"""
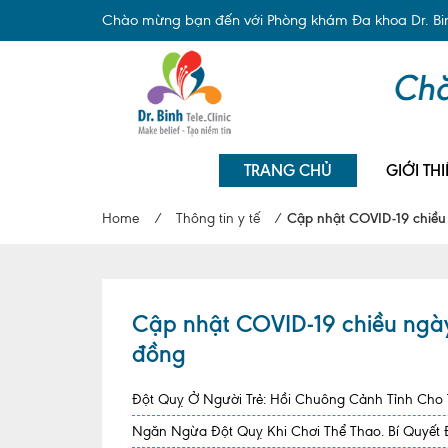
Chào mừng bạn đến với Phòng khám Đa khoa Dr. Binh
TRANG CHỦ
GIỚI THI
Home
/
Thông tin y tế
/
Cập nhật COVID-19 chiều
Cập nhật COVID-19 chiều ngày
đồng
Đột Quỵ Ở Người Trẻ: Hồi Chuông Cảnh Tỉnh Cho
Ngăn Ngừa Đột Quỵ Khi Chơi Thể Thao. Bí Quyết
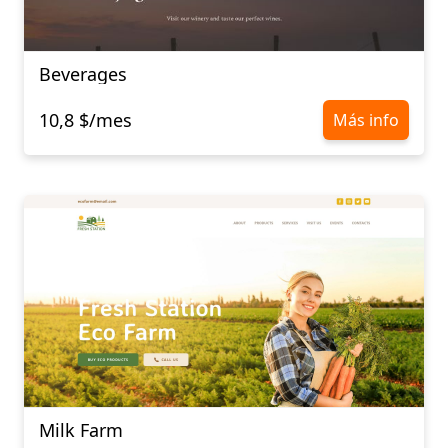
Beverages
10,8 $/mes
Más info
Milk Farm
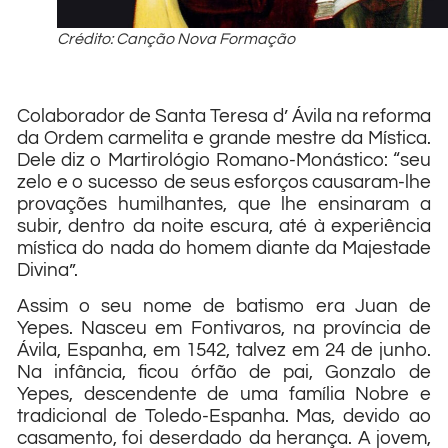
Crédito: Canção Nova Formação
Colaborador de Santa Teresa d’ Ávila na reforma
da Ordem carmelita e grande mestre da Mís­tica.
Dele diz o Martirológio Ro­mano-Monástico: “seu
zelo e o sucesso de seus esforços causa­ram-lhe
provações humilhantes, que lhe ensinaram a
subir, dentro da noite escura, até à experiência
mística do nada do homem diante da Majestade
Divina”.
Assim o seu nome de batismo era Juan de
Yepes. Nasceu em Fontivaros, na província de
Ávila, Espanha, em 1542, talvez em 24 de junho.
Na infância, ficou órfão de pai, Gonzalo de
Yepes, descendente de uma família Nobre e
tradicional de Toledo-Espanha. Mas, devido ao
casamento, foi deserdado da herança. A jovem,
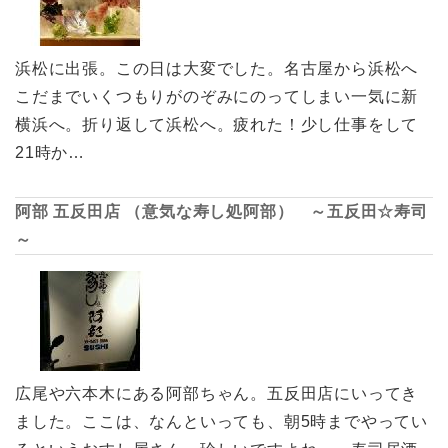
浜松に出張。この日は大変でした。名古屋から浜松へ
こだまでいくつもりがのぞみにのってしまい一気に新
横浜へ。折り返して浜松へ。疲れた！少し仕事をして
21時か…
阿部 五反田店 （意気な寿し処阿部） ～五反田☆寿司
～
広尾や六本木にある阿部ちゃん。五反田店にいってき
ました。ここは、なんといっても、朝5時までやってい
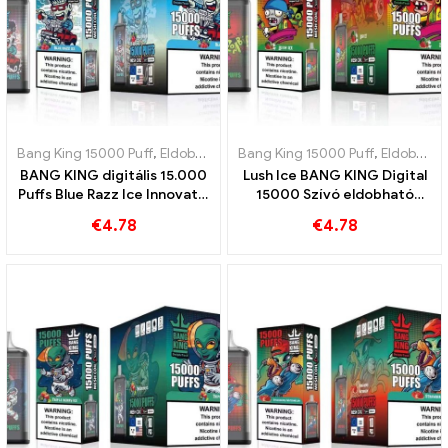
Bang King 15000 Puff
,
Eldobható e-cigaretta Svédország
Bang King 15000 Puff
,
,
Eldobható e-cigaretta Svédország
Eldobható
BANG KING digitális 15.000
Lush Ice BANG KING Digital
Puffs Blue Razz Ice Innovatív
15000 Szívó eldobható
eldobható e-cigaretta
elektronikus cigaretta
€
4.78
€
4.78
15000 Puff görögdinnye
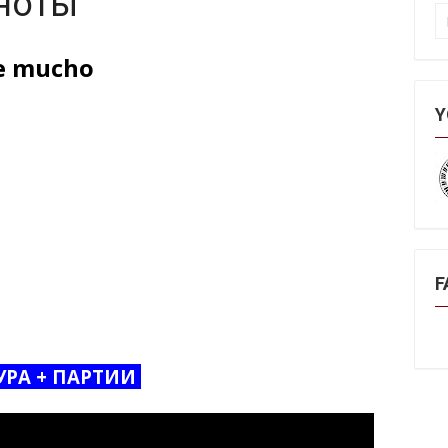
ноты
П
e mucho
Y
F
УРА + ПАРТИИ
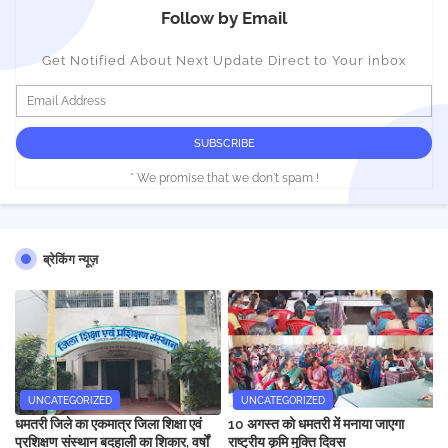
Follow by Email
Get Notified About Next Update Direct to Your inbox
* We promise that we don't spam !
ब्रेकिंग न्यूज़
UNCATEGORIZED
UNCATEGORIZED
धमतरी जिले का एकमात्र जिला शिक्षा एवं
10 अगस्त को धमतरी में मनाया जाएगा
प्रशिक्षण संस्थान बदहाली का शिकार, वर्षों
राष्ट्रीय कृमि मुक्ति दिवस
"""
• What this task involves
Pull every line containing the word "Yepes" out of the entries above.

• Answer to this problem
Yepes. Nasceu em Fontivaros, na província de
Yepes, descendente de uma família Nobre e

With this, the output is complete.